Anyway, writer Maks Sipowicz translated the interview, wherein Tokarczuk details how she uses AI.
When writing my latest novel … I asked this advanced model what kind of songs my protagonists would be listening to at a dance, a few dozen years ago, and AI gave me a few titles.
[...]
Often I just ask the machine, 'Darling, how could we develop this beautifully?' Even though I know about hallucinations and many factual errors in the algorithms in terms of economics and hard data, I have to add that in literary fiction this technology is an advantage of unbelievable proportion.
She went on to say writing novels is economically unviable and that this will be her final literary work, since readers don't care about complex works of literary fiction anymore. Maybe that's true, but it's a shame to give up like this. Have some self-respect ma'am. I would like to think a Booker Prize winner would know which side to pick in the war on the humanities, though maybe the lesson of this story is: Trust no literary prize.
To complete the rule of three, we have New York Times media reporter Ben Mullin to thank. Mullin published a story on Tuesday morning about Steven Rosenbaum's new book The Future of Truth: How AI Reshapes Reality, which is about the future of truth and is itself mildly mendacious. Several of the quotes in the book attributed to real people are themselves not real. The meta-textual elements of Rosenbaum's fuckups, given that his book is about AI's powers and limits, are really something. From Mullin's story:
One of the quotes is attributed to Kara Swisher, a prominent technology journalist, in a chapter about AI lies. "The most sophisticated AI language model is like a mirror," the book says Ms. Swisher wrote. "It reflects our own morality back at us, polished and articulate, but ultimately empty behind the surface. It's not bound by Asimov's laws or any ethical framework—it's bound by the patterns in its training data and the objectives set by its creators."

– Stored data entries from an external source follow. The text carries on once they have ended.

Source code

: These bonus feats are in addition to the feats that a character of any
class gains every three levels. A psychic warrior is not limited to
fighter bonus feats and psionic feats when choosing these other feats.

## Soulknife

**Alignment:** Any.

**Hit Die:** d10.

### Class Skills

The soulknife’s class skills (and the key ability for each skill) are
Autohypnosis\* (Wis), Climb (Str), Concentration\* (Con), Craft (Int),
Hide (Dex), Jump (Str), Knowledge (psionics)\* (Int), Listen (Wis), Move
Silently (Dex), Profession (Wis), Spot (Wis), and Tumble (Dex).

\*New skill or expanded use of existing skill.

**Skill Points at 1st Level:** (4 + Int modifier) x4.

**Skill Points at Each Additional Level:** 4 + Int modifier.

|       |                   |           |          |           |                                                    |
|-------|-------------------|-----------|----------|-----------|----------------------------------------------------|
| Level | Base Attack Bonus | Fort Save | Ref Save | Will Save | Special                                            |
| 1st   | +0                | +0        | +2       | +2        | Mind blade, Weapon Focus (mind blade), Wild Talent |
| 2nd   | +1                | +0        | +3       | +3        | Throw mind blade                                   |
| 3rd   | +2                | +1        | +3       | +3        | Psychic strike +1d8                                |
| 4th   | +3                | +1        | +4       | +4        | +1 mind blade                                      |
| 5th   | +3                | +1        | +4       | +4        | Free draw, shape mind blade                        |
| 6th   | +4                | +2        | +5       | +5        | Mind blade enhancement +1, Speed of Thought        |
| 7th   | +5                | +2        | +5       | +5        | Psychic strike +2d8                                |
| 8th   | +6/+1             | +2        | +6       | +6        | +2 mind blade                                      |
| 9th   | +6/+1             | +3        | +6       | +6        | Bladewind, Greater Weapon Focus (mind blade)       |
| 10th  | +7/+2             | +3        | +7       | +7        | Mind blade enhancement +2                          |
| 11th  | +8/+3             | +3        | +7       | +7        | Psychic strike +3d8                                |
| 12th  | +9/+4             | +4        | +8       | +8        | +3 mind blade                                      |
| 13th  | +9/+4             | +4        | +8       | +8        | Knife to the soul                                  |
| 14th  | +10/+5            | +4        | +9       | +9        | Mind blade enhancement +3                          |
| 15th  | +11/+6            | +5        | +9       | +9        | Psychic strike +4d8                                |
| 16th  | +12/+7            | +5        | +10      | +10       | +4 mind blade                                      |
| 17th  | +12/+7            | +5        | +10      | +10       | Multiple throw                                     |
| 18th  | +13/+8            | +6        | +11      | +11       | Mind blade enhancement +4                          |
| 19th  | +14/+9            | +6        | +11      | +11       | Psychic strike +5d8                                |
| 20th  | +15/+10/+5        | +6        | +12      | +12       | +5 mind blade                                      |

Swisher never said that, and neither did several of the other experts that Rosenbaum quoted. Rosenbaum said he was also launching an investigation, which is a crazy thing to say about a book you ostensibly wrote, to see what else his writing assistants hallucinated in the process. "As I disclosed in the book's acknowledgments, I used AI tools ChatGPT and Claude during the research, writing and editing process," he told the Times. "That does not excuse these errors, of which I take full responsibility."
This all feels really bad. The fact that LLMs are becoming advanced enough to dupe prize judges and pump out nominally Granta-level short stories is depressing, but what's worse is the pathetic behavior of my fellow writers. You idiots! Those models are the enemy! Whatever utility the computational functioning power of AI has for crunching large data sets or serving as a better Google, using it to actually write for you, to come up with "ideas" or have it "generate" prose, is a fundamental misapplication of the technology. There is no working with ChatGPT to make your stuff better, no asking Claude for help that does not change the fundamental nature of the work.
Also, as a human writer, I resent that several rhetorical devices and even punctuation marks have become so associated with ChatGPT prose that my fellow writers and I have become gun-shy about deploying them. Why should OpenAI get to own the em-dash? I had to learn how to use it the old-fashioned way—with the help of Samer Kalaf.